Beyond the activity itself being utterly mindless and dull, the jigsaw puzzle is, to put it simply, a rude house guest. It demands all of the little surface space we have while being so damn precious about its own existence. Don’t you dare spill your fourth glass of wine near the puzzle! Those stupid little cardboard cut-outs can’t cope with a drop of moisture or they’ll ruin their shape. And call 911—a piece is missing! Just when you get into the flow of reading a real book after not being able to concentrate for months, you’re ordered to the frontlines to search for the missing soldier. (It’s always under the couch.) And when the project is complete—ugh—you must join the obligatory parade to congratulate the puzzler on accomplishing something that, when you think about it, was already complete, then cut into pieces solely for their entertainment.
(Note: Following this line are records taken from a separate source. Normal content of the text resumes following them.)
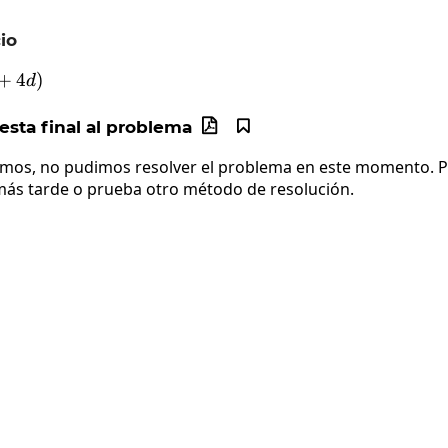
io
3\left(2c+4d\right)
+
4
)
d
sta final al problema


imos, no pudimos resolver el problema en este momento. Po
más tarde o prueba otro método de resolución.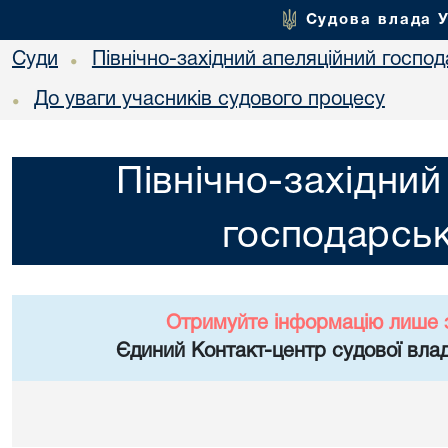
Судова влада 
Суди
Північно-західний апеляційний госпо
•
До уваги учасників судового процесу
•
Північно-західний
господарськ
Отримуйте інформацію лише 
Єдиний Контакт-центр судової влад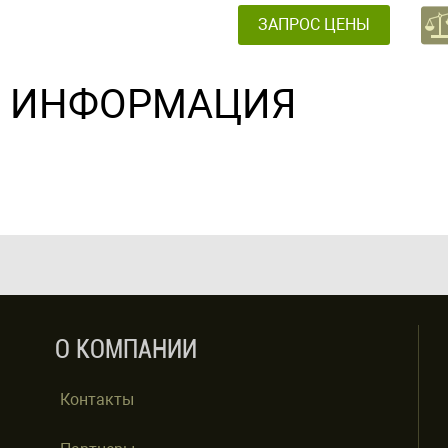
ЗАПРОС ЦЕНЫ
ИНФОРМАЦИЯ
О КОМПАНИИ
Контакты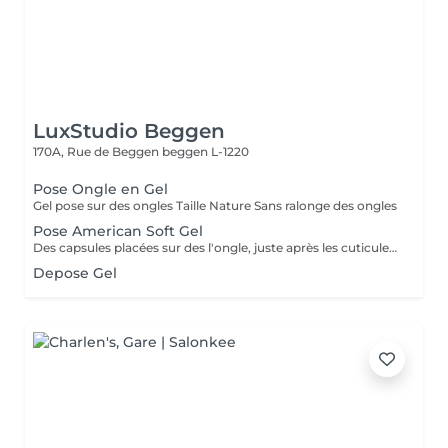
LuxStudio Beggen
170A, Rue de Beggen
beggen L-1220
Pose Ongle en Gel
Gel pose sur des ongles Taille Nature Sans ralonge des ongles
Pose American Soft Gel
Des capsules placées sur des l'ongle, juste après les cuticules. Ces capsules forment à elles seules la courbure et la longueur de l'ongle. Le premier avantage notable est donc que les ongles artificiels utilisés dans le nail art américain n'ont pas besoin d'être façonnés. Dure +- 2 a 3 sem Cápsulas de gel colocadas em toda a unha, logo após as cutículas. Essas cápsulas formam sozinhas a curvatura e a extensão da unha. Portanto, a primeira vantagem notável é que as unhas artificiais usadas na arte americana de unhas não precisam ser modeladas.
Depose Gel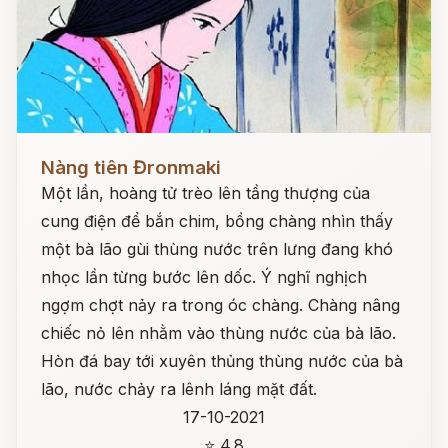
Đọc ngay
Nàng tiên Đronmaki
Một lần, hoàng tử trèo lên tầng thượng của
cung điện để bắn chim, bồng chàng nhìn thấy
một bà lão gùi thùng nước trên lưng đang khó
nhọc lần từng bước lên dốc. Ý nghĩ nghịch
ngợm chợt nảy ra trong óc chàng. Chàng nâng
chiếc nỏ lên nhằm vào thùng nước của bà lão.
Hòn đá bay tới xuyên thủng thùng nước của bà
lão, nước chảy ra lênh láng mặt đất.
17-10-2021
⭐ 4.8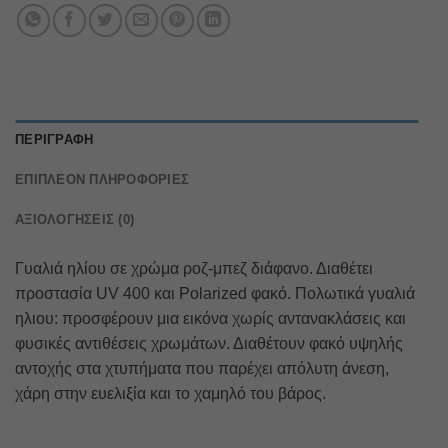
ΠΕΡΙΓΡΑΦΉ
ΕΠΙΠΛΈΟΝ ΠΛΗΡΟΦΟΡΊΕΣ
ΑΞΙΟΛΟΓΉΣΕΙΣ (0)
Γυαλιά ηλίου σε χρώμα ροζ-μπεζ διάφανο. Διαθέτει
προστασία UV 400 και Polarized φακό. Πολωτικά γυαλιά
ηλιου: προσφέρουν μια εικόνα χωρίς αντανακλάσεις και
φυσικές αντιθέσεις χρωμάτων. Διαθέτουν φακό υψηλής
αντοχής στα χτυπήματα που παρέχει απόλυτη άνεση,
χάρη στην ευελιξία και το χαμηλό του βάρος.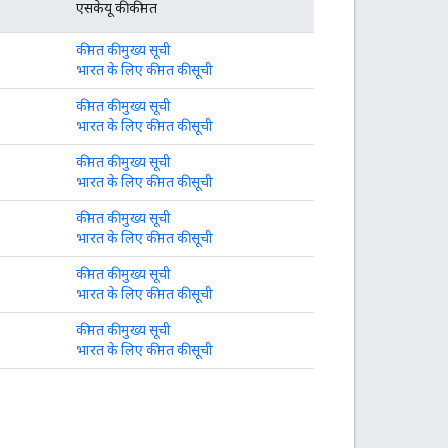
एसकेयू की कीमत
कीमत की मुख्य सूची
भारत के लिए कीमत की सूची
कीमत की मुख्य सूची
भारत के लिए कीमत की सूची
कीमत की मुख्य सूची
भारत के लिए कीमत की सूची
कीमत की मुख्य सूची
भारत के लिए कीमत की सूची
कीमत की मुख्य सूची
भारत के लिए कीमत की सूची
कीमत की मुख्य सूची
भारत के लिए कीमत की सूची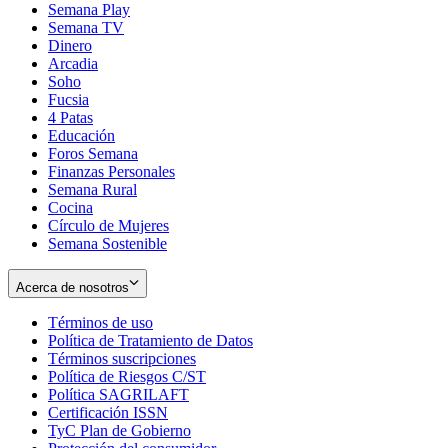
Semana Play
Semana TV
Dinero
Arcadia
Soho
Opens
Fucsia
in
Opens
4 Patas
new
in
Educación
window
new
Foros Semana
window
Finanzas Personales
Semana Rural
Cocina
Círculo de Mujeres
Semana Sostenible
Acerca de nosotros
Términos de uso
Opens
Política de Tratamiento de Datos
in
Opens
Términos suscripciones
new
Opens
in
Política de Riesgos C/ST
window
in
Opens
new
Política SAGRILAFT
Opens
new
in
window
Certificación ISSN
Opens
in
window
new
TyC Plan de Gobierno
in
new
Opens
window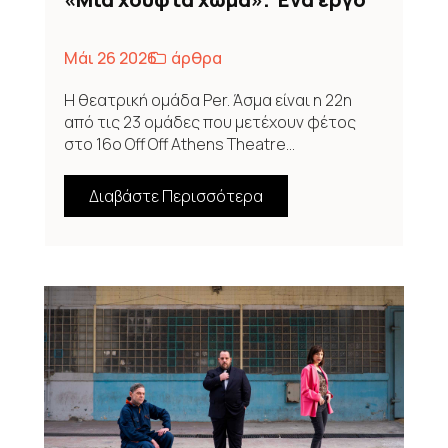
με βαθιά ανθρωπιστικά
μηνύματα
Μάι 26 2026
άρθρα
Η θεατρική ομάδα Per. Άσμα είναι η 22η
από τις 23 ομάδες που μετέχουν φέτος
στο 16ο Off Off Athens Theatre...
Διαβάστε Περισσότερα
I don’t care if the puzzle is four pieces or 40,000. I will never be impressed that you, an adult, completed a puzzle. “It took me 63 hours!” The puzzler says, as if they just stormed the beaches of Normandy. The thing is, if you spend enough time with it, you will complete the puzzle. I’m sure if you placed a monkey in front of a 700-piecer and gave them enough time, they’d be able to do it too.

And yet, I have no one to sympathize with me. Because in the last few months, everyone has become a puzzler. (People do seem to feel bad in regard to the Phantom Menace thing, thankfully.)

I knew folks dabbled in the occasional jigsaw puzzle for what I thought was the spectacle of it—a “Look at me! I’m a modern-day Davy Crockett, who left my phone in the other room, turned off the TV and now I’m doing this cardboard showpiece to prove it!” And I was aware of the couples that like to “do puzzles.” And the couples who like to “do puzzles” with other couples, even. (Gross.) But I never expected to find it in my own circle…let alone in my own house.

My husband in one room, smiling ear-to-ear over the fact that he finished the edges; my mother in another, Googling “felt puzzle mats,” a contraption that rolls up your work-in-progress or saves your completed (63 hours) of puzzling. It’s like the zombie apocalypse is here, and it’s turning us into monsters who just can’t get enough of placing little pieces together to recreate a still photo from a George Lucas catastrophe. (You know, arguably.)

I’m no dummy—I get that in the context of the pandemic, people are probably craving the mindless accomplishment of it all. That’s how I feel about cooking, except when I've finished a recipe, I can actually consume it to help me survive another day. There’s just no point to puzzles. No utility. Maybe it’s some messed up, Puritan ethic bug deeply rooted in my bones that makes it impossible to just enjoy something without it providing anything of use—whether it’s knowledge or ATP.

Do I wish I was a little more zen about all of this? Sure. But while I meditate on that, no, thank you, I will not be taking part in an activity that serves no purpose beyond physically demonstrating the passage of time. I’m busy writing about why I hate puzzles. It’s taken me 63 hours, and I bet if a monkey typed random keys into a typewriter over the same amount of time, he’d accomplish about the same.